**Page excerpt:**
As the telecommunications policy review panel noted in its final report, the telecommunications sector has evolved through technological change and innovation to a point in most markets where it is now safe to move away from continued regulatory oversight and to begin to place greater reliance on market forces. Indeed, competition has already replaced regulation for a number of telecommunications services, such as long distance, the Internet, and wireless. Local telephony is the next step in this transition.
As deregulation continues, the bureau will have an increasing role in encouraging and maintaining competition in the telecommunications sector. This means that it will be competition and market forces, not a regulator, that will discipline the activities of the industry and will determine prices and levels of service. The bureau's role will be as it is with any industry: to intervene only in those specific circumstances where anti-competitive conduct threatens the proper functioning of the market. It will not consist of ongoing regulatory oversight.
Nonetheless, the bureau anticipates that it will initially see an increase in the level of complaints in this industry. In this regard, we have been developing and refining our tools and resources. The bureau recently supplemented its general abuse-of-dominance enforcement guidelines with a draft information bulletin on abuse of dominance in the telecommunications industry. This document sets out the specific types of conduct the bureau believes could result in enforcement action under the act. The purpose of this bulletin is to provide clarity for industry participants on the conditions that must be met under the Competition Act before the Competition Tribunal can issue a remedial order. The bureau has recently completed its consultations with interested parties and is in the process of finalizing the bulletin for release later this spring.
As a final point, I would note that the TPRP recommended that the Bureau and the CRTC collaborate on finding ways to make the best use of our respective areas of expertise. In this regard, even before the publication of the panel's final report, we were working to improve the level of cooperation between our two agencies. Subsequent to the release of the final report, we put in place a working group to follow up on the panel's recommendations. This provided a valuable forum for the Bureau to draw on the expertise of staff of the CRTC as we developed the Telecom Abuse Bulletin. Subject to the limits imposed by the existing legislative framework, we believe that there is scope for even further cooperation and information sharing and I look forward to working with the new chair, Konrad von Finckenstein, in this regard.
We would be pleased to answer any questions that the members may have. Thank you.
It's great to have you here, Commissioner, and congratulations, belatedly. I never had a chance to sit on this committee when you were elevated, and I want to take the time to thank you for the good work you've been doing.

**What needs to be done:**
Answer these questions from the telecommunications competition remarks:
1. For which services has competition already replaced regulation?
2. What did the bureau recently add to its general abuse-of-dominance enforcement guidelines?
3. Who is named as the new chair?

**Data for analysis:**

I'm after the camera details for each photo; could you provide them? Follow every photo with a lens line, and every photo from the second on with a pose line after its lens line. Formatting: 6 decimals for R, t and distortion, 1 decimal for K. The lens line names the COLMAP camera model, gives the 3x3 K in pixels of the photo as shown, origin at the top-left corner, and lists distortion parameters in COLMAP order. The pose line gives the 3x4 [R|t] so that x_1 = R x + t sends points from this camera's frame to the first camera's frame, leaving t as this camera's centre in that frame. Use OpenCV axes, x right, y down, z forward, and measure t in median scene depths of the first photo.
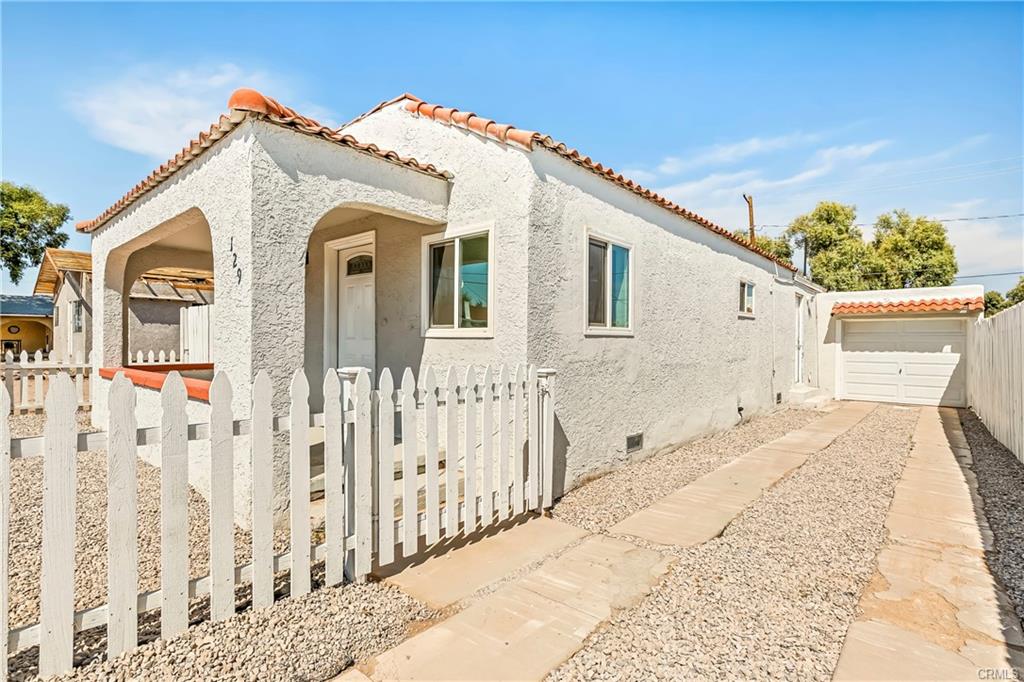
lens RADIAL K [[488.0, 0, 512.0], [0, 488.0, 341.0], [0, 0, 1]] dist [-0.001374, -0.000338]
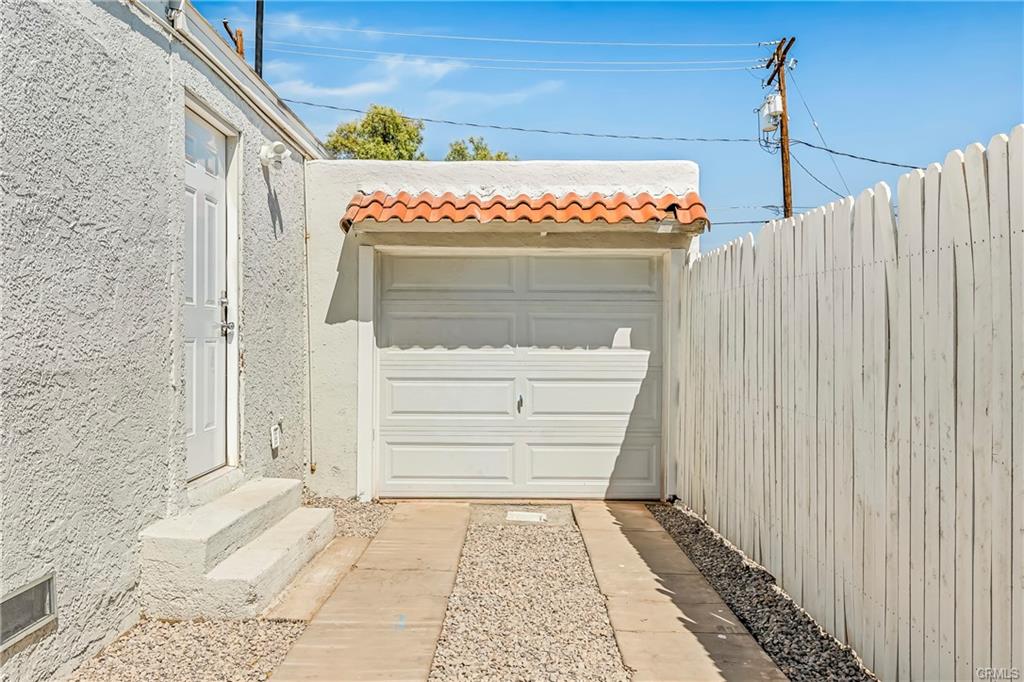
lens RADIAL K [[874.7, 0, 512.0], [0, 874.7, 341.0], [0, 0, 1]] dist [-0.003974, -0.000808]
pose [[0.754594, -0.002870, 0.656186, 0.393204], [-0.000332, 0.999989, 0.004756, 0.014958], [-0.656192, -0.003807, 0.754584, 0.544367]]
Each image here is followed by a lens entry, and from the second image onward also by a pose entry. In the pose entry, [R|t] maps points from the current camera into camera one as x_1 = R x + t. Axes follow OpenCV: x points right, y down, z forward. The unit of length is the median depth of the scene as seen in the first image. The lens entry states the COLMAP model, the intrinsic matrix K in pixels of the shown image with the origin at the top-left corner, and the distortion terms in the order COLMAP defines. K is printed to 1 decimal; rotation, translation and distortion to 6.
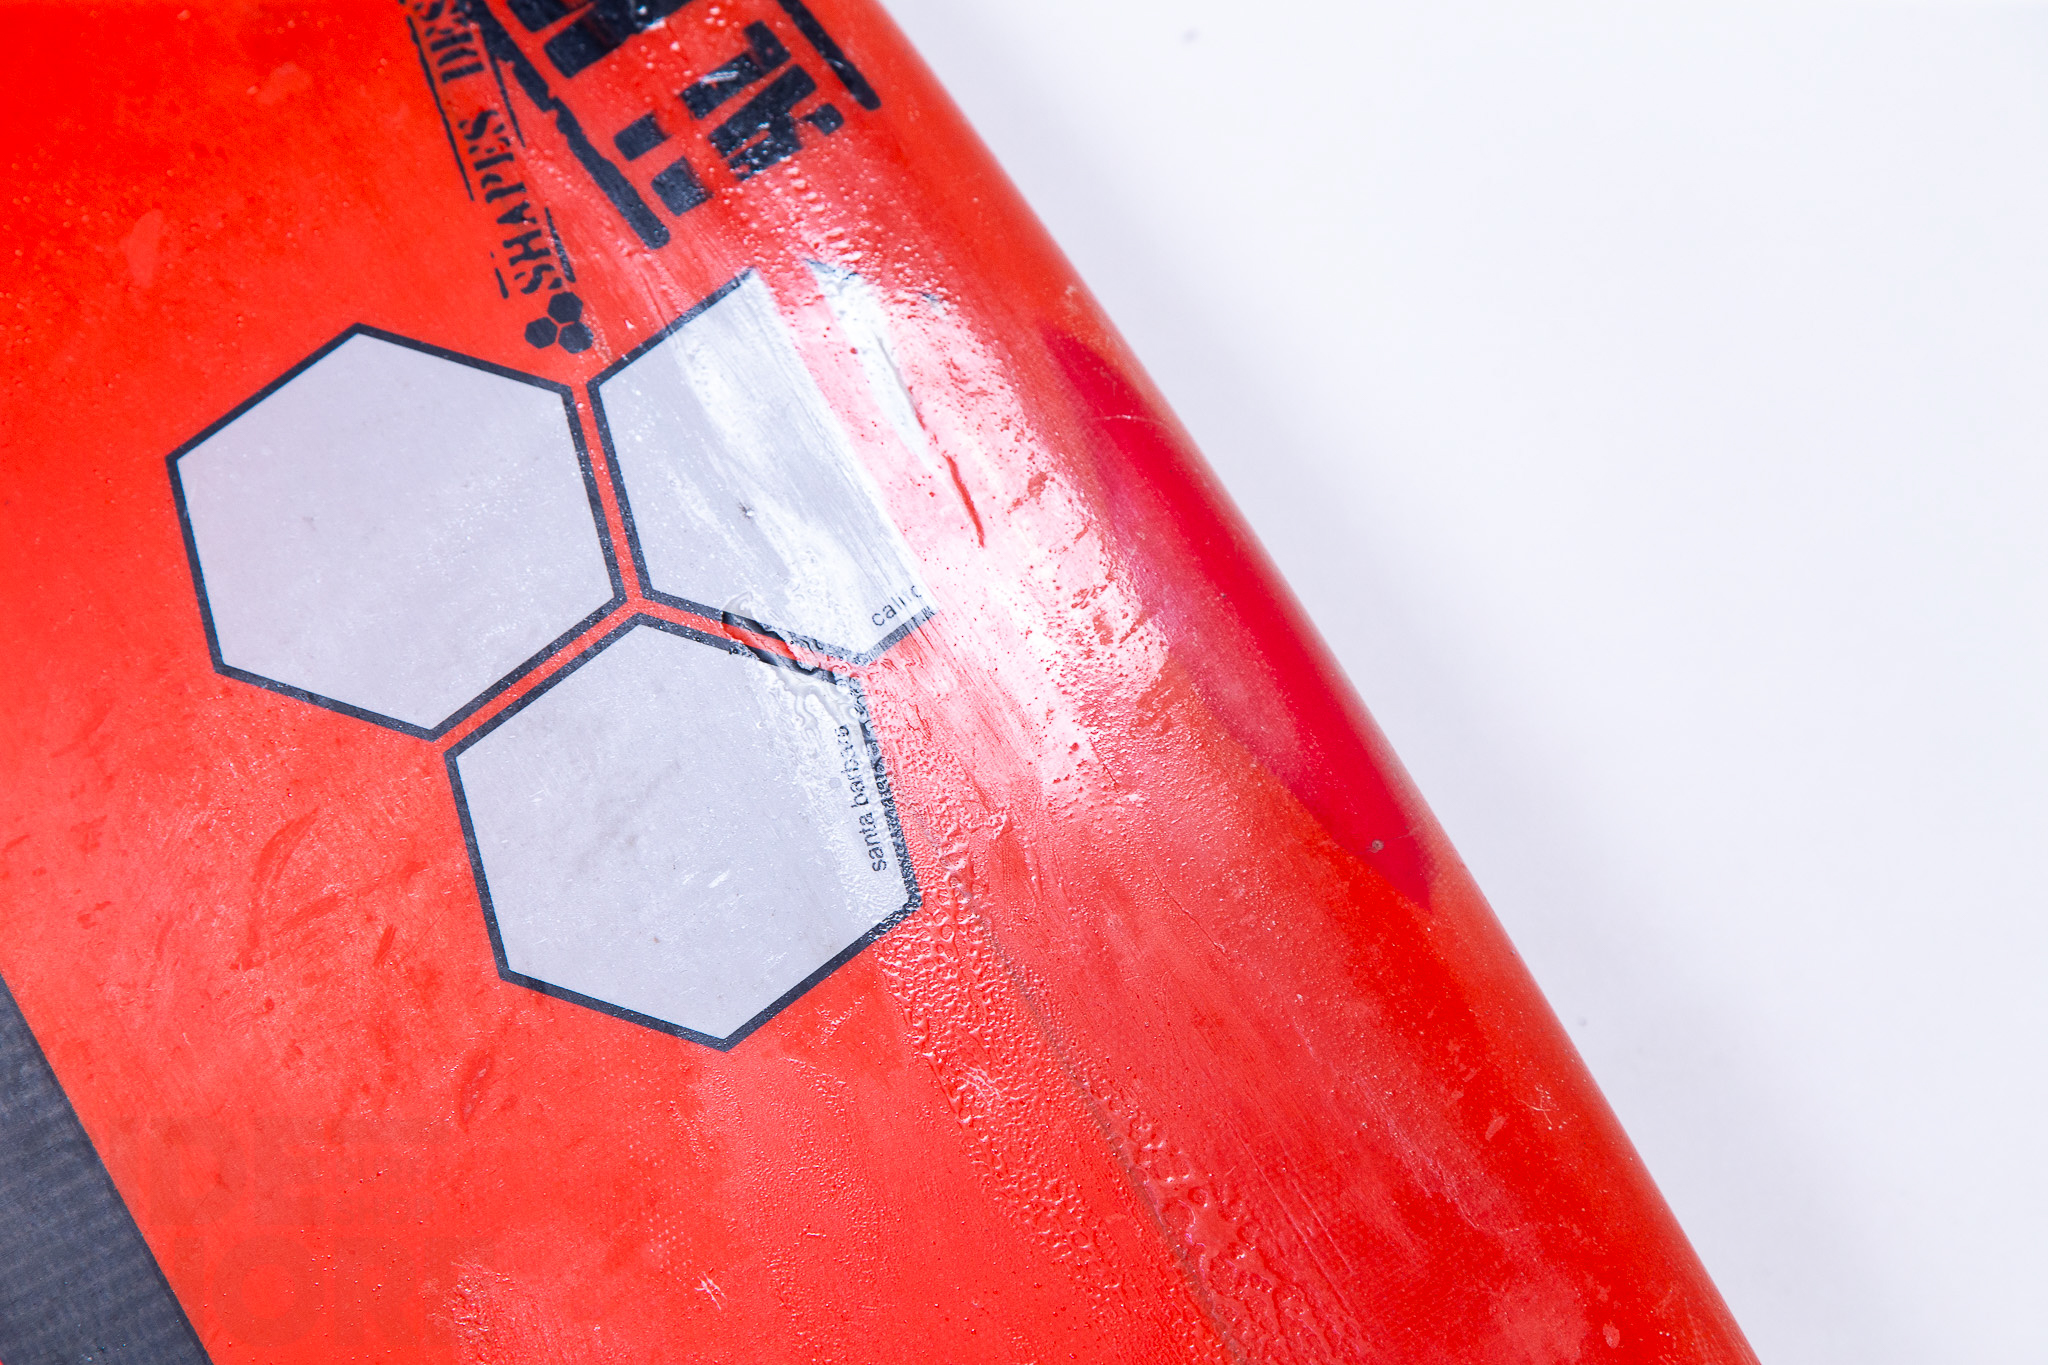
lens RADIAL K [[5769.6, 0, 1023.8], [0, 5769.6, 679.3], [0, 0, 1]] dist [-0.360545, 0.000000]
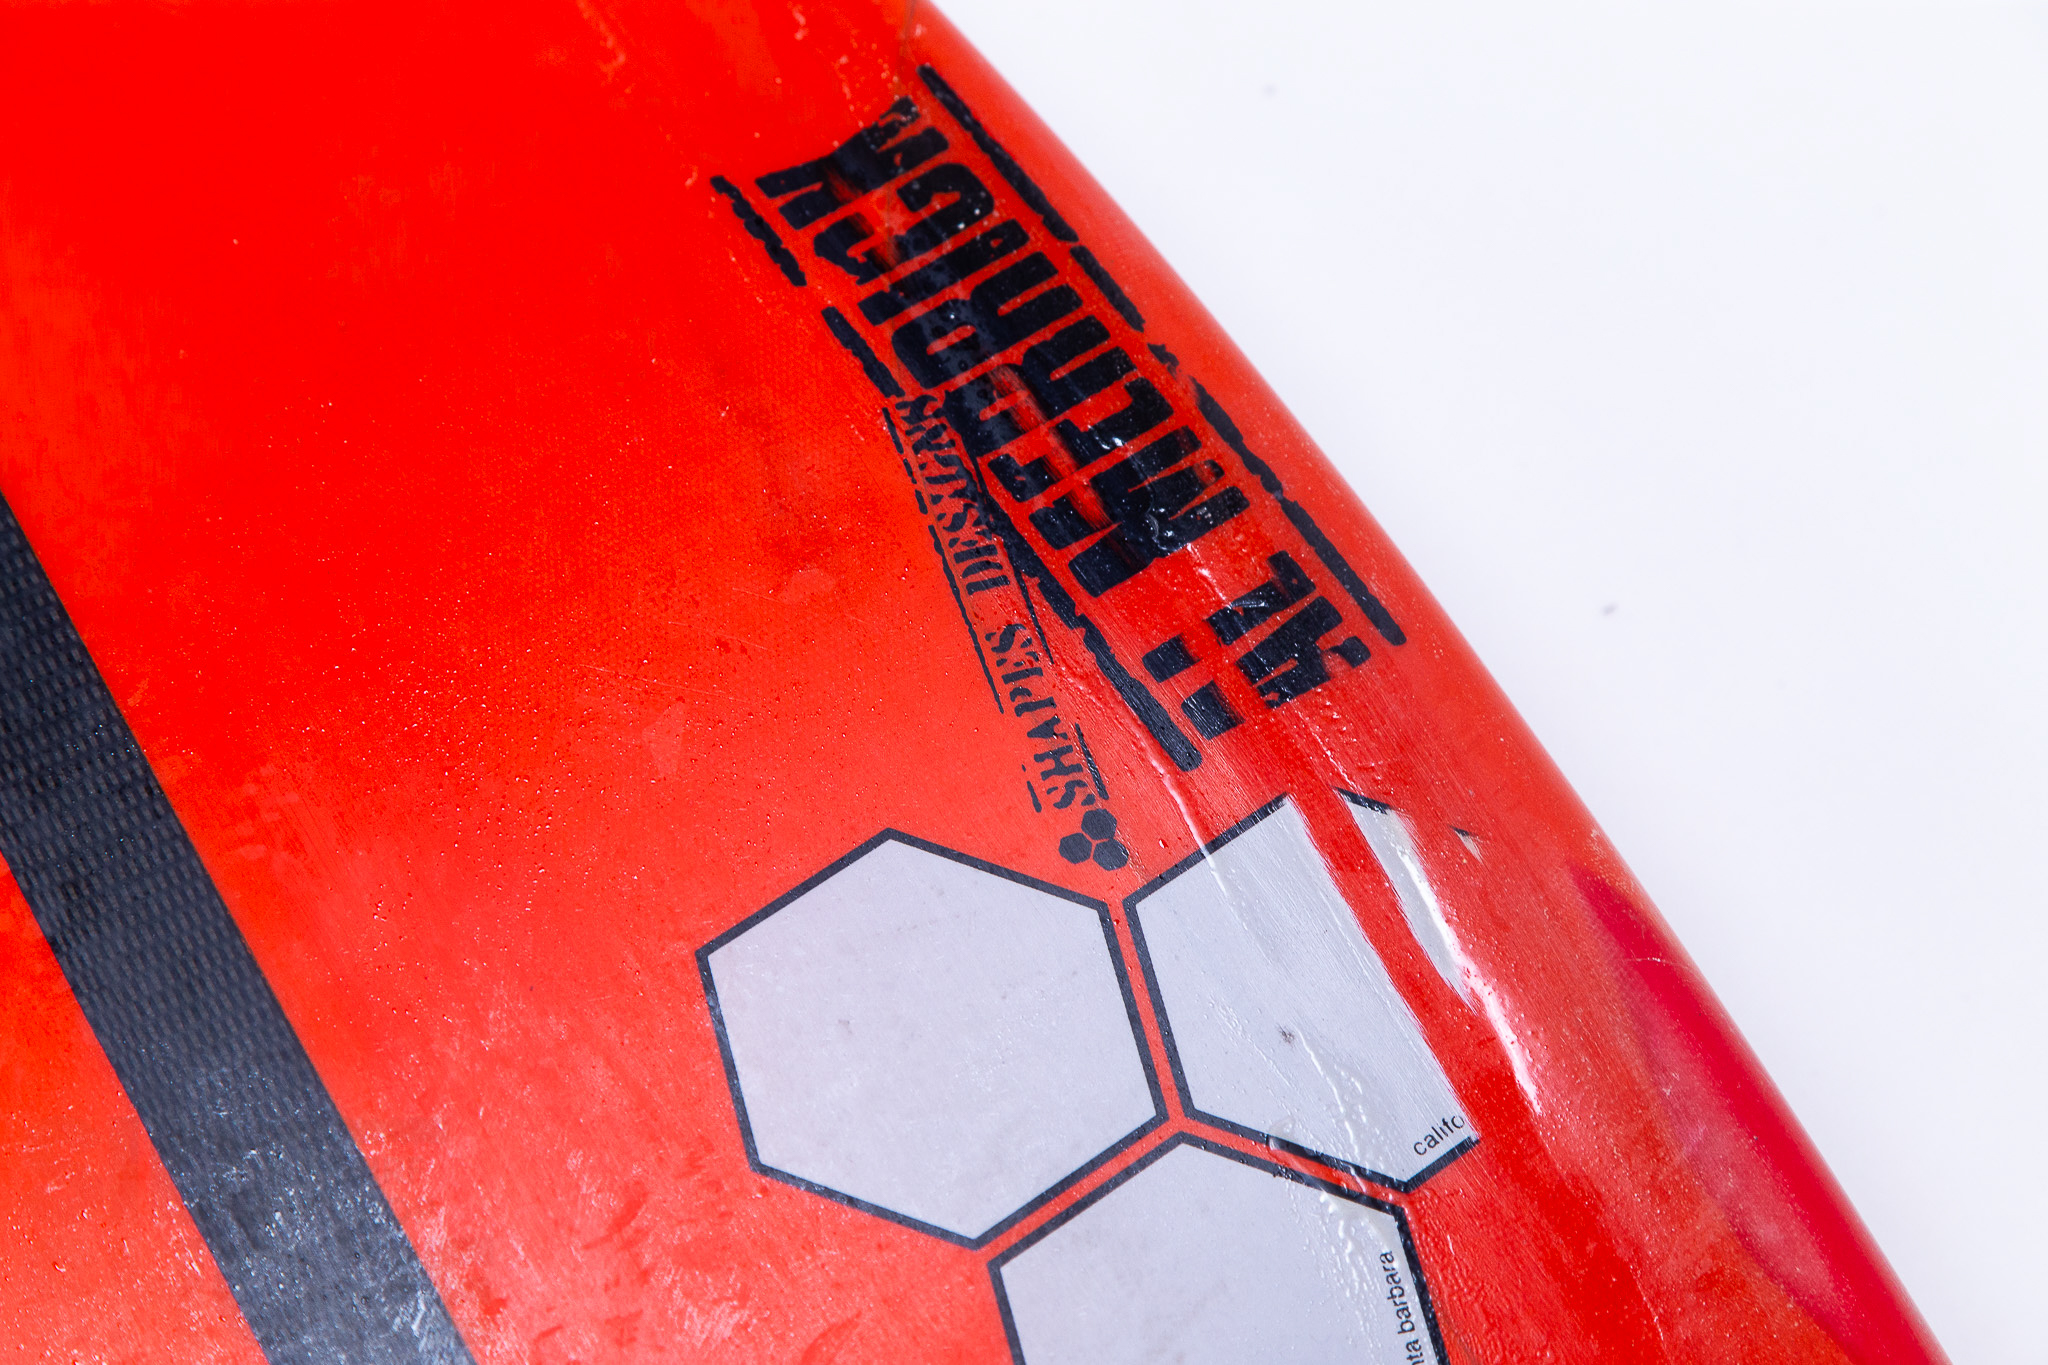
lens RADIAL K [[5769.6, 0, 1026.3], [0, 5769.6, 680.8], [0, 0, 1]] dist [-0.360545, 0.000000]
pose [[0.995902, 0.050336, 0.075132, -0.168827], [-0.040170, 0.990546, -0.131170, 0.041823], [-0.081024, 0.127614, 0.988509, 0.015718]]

--

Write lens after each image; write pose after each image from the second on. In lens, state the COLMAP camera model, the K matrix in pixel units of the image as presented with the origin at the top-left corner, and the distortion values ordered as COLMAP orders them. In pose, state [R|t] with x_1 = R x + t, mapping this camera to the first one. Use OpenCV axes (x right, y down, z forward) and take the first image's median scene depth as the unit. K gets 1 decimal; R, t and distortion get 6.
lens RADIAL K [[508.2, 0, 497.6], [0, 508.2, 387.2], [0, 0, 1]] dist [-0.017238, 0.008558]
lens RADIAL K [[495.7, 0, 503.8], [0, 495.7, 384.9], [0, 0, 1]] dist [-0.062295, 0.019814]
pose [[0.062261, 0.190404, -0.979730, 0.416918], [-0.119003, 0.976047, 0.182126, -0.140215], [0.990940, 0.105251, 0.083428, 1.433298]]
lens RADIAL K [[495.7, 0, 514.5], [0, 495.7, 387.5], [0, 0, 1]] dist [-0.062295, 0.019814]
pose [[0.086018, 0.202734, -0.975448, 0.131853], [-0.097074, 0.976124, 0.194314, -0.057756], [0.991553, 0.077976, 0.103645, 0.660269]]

==

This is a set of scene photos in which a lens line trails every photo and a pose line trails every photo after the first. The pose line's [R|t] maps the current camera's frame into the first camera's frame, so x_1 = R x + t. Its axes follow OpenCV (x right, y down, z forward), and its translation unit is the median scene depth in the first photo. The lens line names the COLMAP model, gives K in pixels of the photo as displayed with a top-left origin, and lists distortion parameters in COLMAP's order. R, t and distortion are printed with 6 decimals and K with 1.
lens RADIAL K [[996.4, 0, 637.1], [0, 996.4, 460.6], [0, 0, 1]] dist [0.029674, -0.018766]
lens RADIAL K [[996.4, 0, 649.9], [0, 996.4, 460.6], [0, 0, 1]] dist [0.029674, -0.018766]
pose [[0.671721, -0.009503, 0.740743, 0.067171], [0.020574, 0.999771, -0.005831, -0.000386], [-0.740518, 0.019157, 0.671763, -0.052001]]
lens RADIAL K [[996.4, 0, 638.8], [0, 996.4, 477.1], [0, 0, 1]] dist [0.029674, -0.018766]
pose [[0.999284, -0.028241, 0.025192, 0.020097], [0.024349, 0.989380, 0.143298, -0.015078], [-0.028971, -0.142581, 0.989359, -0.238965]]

**Answer for the task:**
1. Long distance, the Internet, and wireless.
2. A draft information bulletin on abuse of dominance in the telecommunications industry.
3. Konrad von Finckenstein.